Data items
____________________

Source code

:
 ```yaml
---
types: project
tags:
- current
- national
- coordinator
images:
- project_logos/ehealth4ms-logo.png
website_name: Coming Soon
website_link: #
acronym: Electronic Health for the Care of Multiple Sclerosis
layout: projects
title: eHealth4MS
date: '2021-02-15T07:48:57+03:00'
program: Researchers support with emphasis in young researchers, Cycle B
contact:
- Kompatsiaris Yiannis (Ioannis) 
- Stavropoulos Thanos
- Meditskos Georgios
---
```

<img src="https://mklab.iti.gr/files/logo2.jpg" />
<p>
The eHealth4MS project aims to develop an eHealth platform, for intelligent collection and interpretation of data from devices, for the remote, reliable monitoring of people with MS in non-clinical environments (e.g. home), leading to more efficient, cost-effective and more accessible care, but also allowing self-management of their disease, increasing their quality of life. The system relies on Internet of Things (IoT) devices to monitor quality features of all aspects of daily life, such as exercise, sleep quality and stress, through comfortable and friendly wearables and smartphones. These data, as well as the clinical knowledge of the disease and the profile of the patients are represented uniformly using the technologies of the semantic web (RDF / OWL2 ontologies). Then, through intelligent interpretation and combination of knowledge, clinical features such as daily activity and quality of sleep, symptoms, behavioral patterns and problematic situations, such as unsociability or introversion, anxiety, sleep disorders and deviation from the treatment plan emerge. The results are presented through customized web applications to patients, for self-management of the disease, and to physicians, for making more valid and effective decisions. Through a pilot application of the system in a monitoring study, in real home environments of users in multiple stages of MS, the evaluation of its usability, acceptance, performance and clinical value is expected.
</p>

____________________

TASK TO COMPLETE
Transcribe the data above in full, exactly.

OUTPUT FOR THIS EXERCISE
Source code

:
 ```yaml
---
types: project
tags:
- current
- national
- coordinator
images:
- project_logos/ehealth4ms-logo.png
website_name: Coming Soon
website_link: #
acronym: Electronic Health for the Care of Multiple Sclerosis
layout: projects
title: eHealth4MS
date: '2021-02-15T07:48:57+03:00'
program: Researchers support with emphasis in young researchers, Cycle B
contact:
- Kompatsiaris Yiannis (Ioannis) 
- Stavropoulos Thanos
- Meditskos Georgios
---
```

<img src="https://mklab.iti.gr/files/logo2.jpg" />
<p>
The eHealth4MS project aims to develop an eHealth platform, for intelligent collection and interpretation of data from devices, for the remote, reliable monitoring of people with MS in non-clinical environments (e.g. home), leading to more efficient, cost-effective and more accessible care, but also allowing self-management of their disease, increasing their quality of life. The system relies on Internet of Things (IoT) devices to monitor quality features of all aspects of daily life, such as exercise, sleep quality and stress, through comfortable and friendly wearables and smartphones. These data, as well as the clinical knowledge of the disease and the profile of the patients are represented uniformly using the technologies of the semantic web (RDF / OWL2 ontologies). Then, through intelligent interpretation and combination of knowledge, clinical features such as daily activity and quality of sleep, symptoms, behavioral patterns and problematic situations, such as unsociability or introversion, anxiety, sleep disorders and deviation from the treatment plan emerge. The results are presented through customized web applications to patients, for self-management of the disease, and to physicians, for making more valid and effective decisions. Through a pilot application of the system in a monitoring study, in real home environments of users in multiple stages of MS, the evaluation of its usability, acceptance, performance and clinical value is expected.
</p>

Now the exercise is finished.